Bodies of Evidence, Bodies of Struggle

Timothy Iles, Department of Pacific and Asian Studies, University of Victoria [About | Email]

Volume 16, Issue 3 (Book review 5 in 2016). First published in ejcjs on 23 December 2016.

Broinowski, Adam (2016), Cultural Responses to Occupation in Japan: The Performing Body During and After The Cold War, London, New York: Bloomsbury Academic, ISBN: 978-1-78093-596-6, hard cover, x, 264 pages

Keywords: theatre, performance, embodiment, atomic bombing, Butoh, hibakusha.

The body presents endless opportunities for enquiry, critique, analysis, engagement, exuberance, and discomfort—and these do not even begin to touch on the issues which the body politic itself brings. The body is the source of our most fundamental interactions with the world, others, things, and, as Adam Broinowski argues in his book, Cultural Responses to Occupation in Japan: The Performing Body During and After The Cold War, history, as well. The body-as-body is also the fundamental source of identity and the political implications around that term, through the complexities of self-identification and its resistances to imposition, essentialisation, and coercion. The body is both battleground and weapon; recording device and the substance of memory; mechanism for change but also target for tradition, expectation, exploitation, and commercialisation. In the considerations of geopolitical reality, the body is both chattel and property; vehicle of invasion and also the bearer of the burdens of invasion; site of colonial appropriation but also the avenue of colonisation. The body is that which propels history and that on which history enacts its most devastating acts, both of aggression and progress. The body is also the fundamental component in performance, and it is to the intersection of all of these features of the body that Broinowski turns his attention, to argue that “artistic reflections with particular concern for embodiment can be read as having agency through their interpretations of individual and collective memories in context… [I]f the reconstitution of the social or national body against a vital if illusory threat of the ‘non-human’ is a critical tool in legitimating sovereign power and its control of a population…, then re-thinking dominant narratives from perspectives of the ‘non-human’ and their artistic reflections can provide active and alternative  responses to the colonising discourses of sovereign power” (p. 5).

To demonstrate this, Broinowski analyses the historical processes around the atomic bombings of Hiroshima and Nagasaki which created the hibakusha, or survivors. Broinowski characterises the bombing as having “colonised those exposed to its radiation through the near-permanent subatomic occupation of their bodies” (p. 8). Further, the bombings occurred as “pre-meditated, organised violence in a criminogenic space (i.e., a zone where violence is made legal) in which the fundamental principles of the ‘human’ were destabilised” (p. 9). It s in this context of a contestation of the meaning of the ‘human’ that Broinwski examines the reactions, through works of performance, that Japanese artists have demonstrated in opposition to the on-going ideological and cultural occupations of Japan, and in turn Japan’s potential ideological and cultural occupations of international post-war spaces.

What you have to do
Revise the book review starting at the words "Timothy Iles, Department" and stopping after "23 December 2016.", with "ejcjs" changed to "the journal".

Information supplied

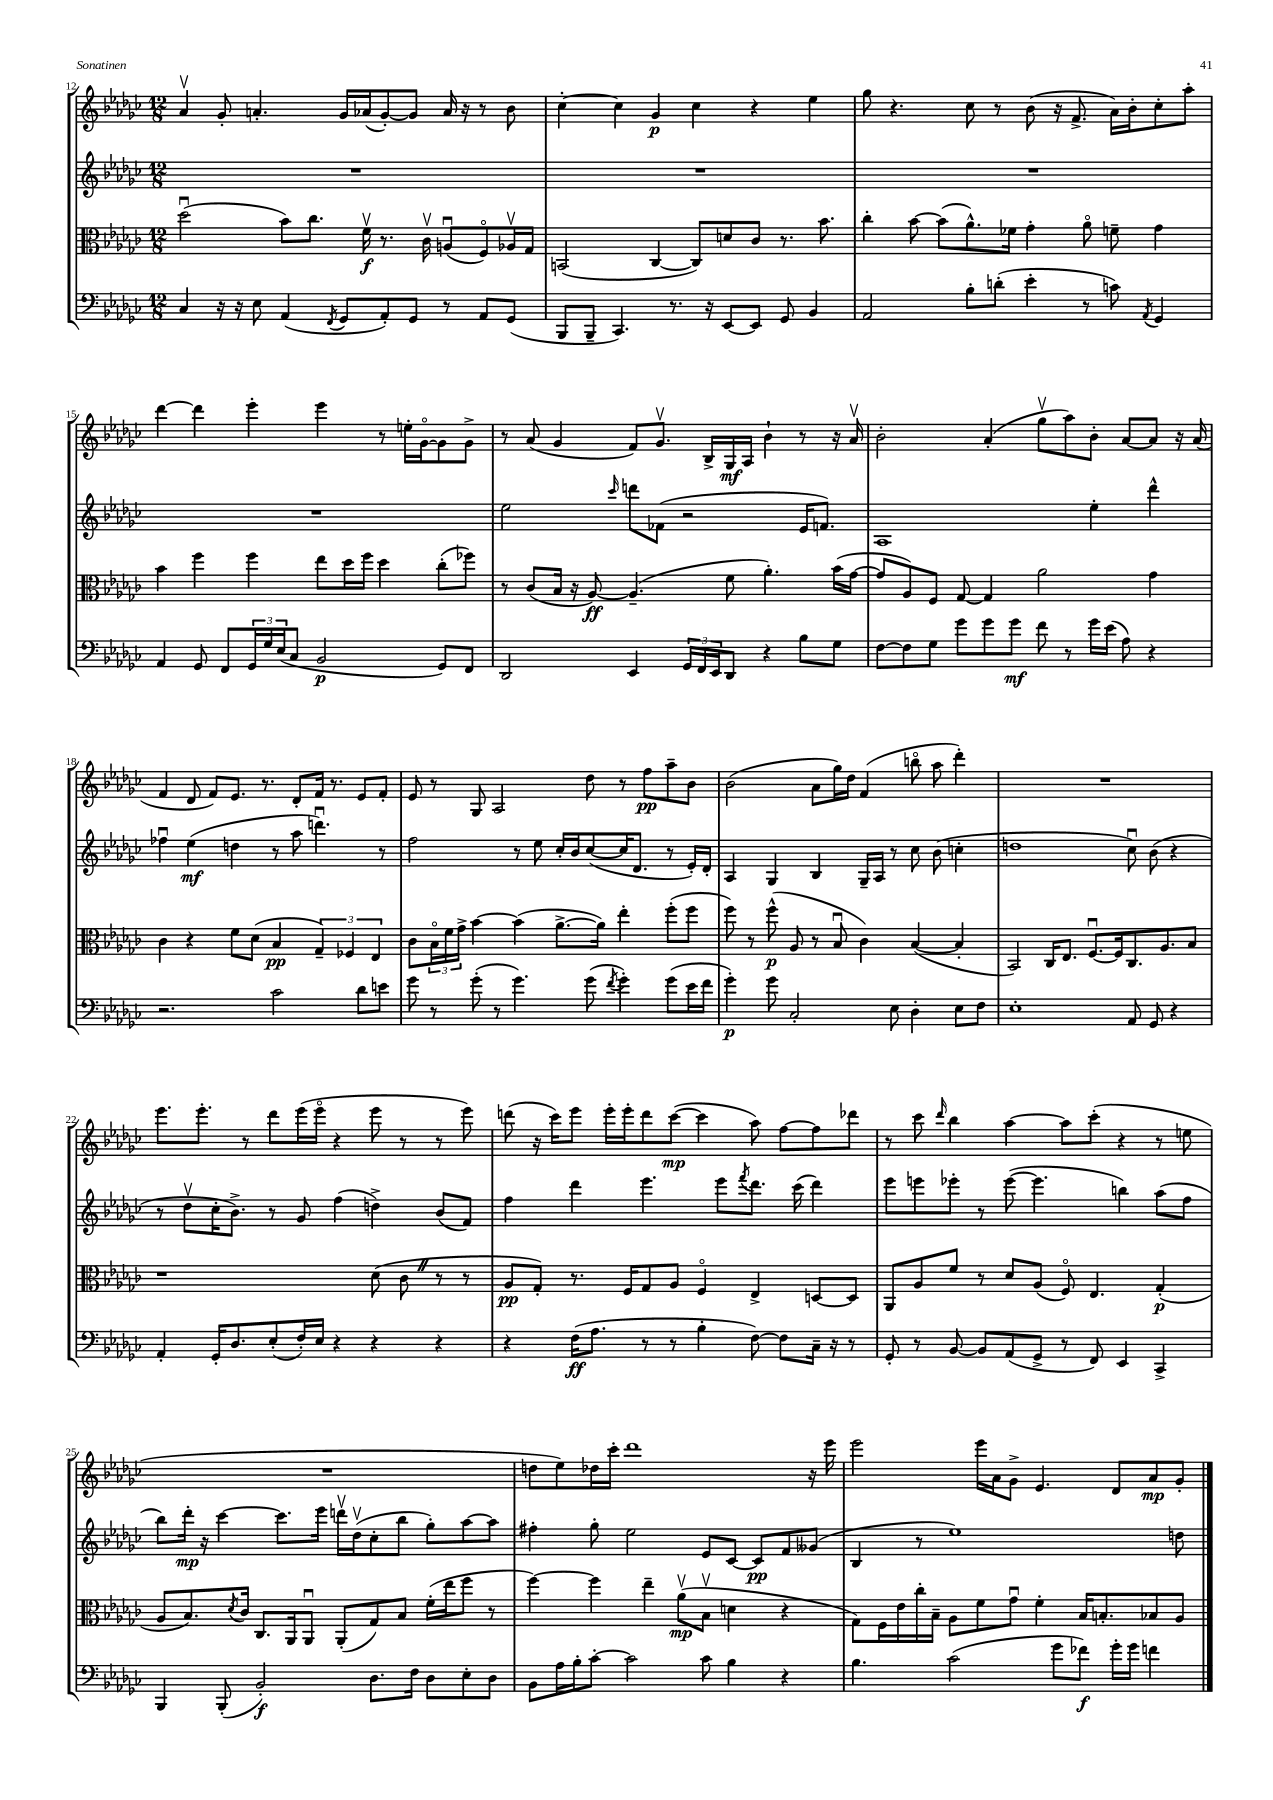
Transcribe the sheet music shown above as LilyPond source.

Final answer
Timothy Iles, Department of Pacific and Asian Studies, University of Victoria [About | Email]

Volume 16, Issue 3 (Book review 5 in 2016). First published in the journal on 23 December 2016.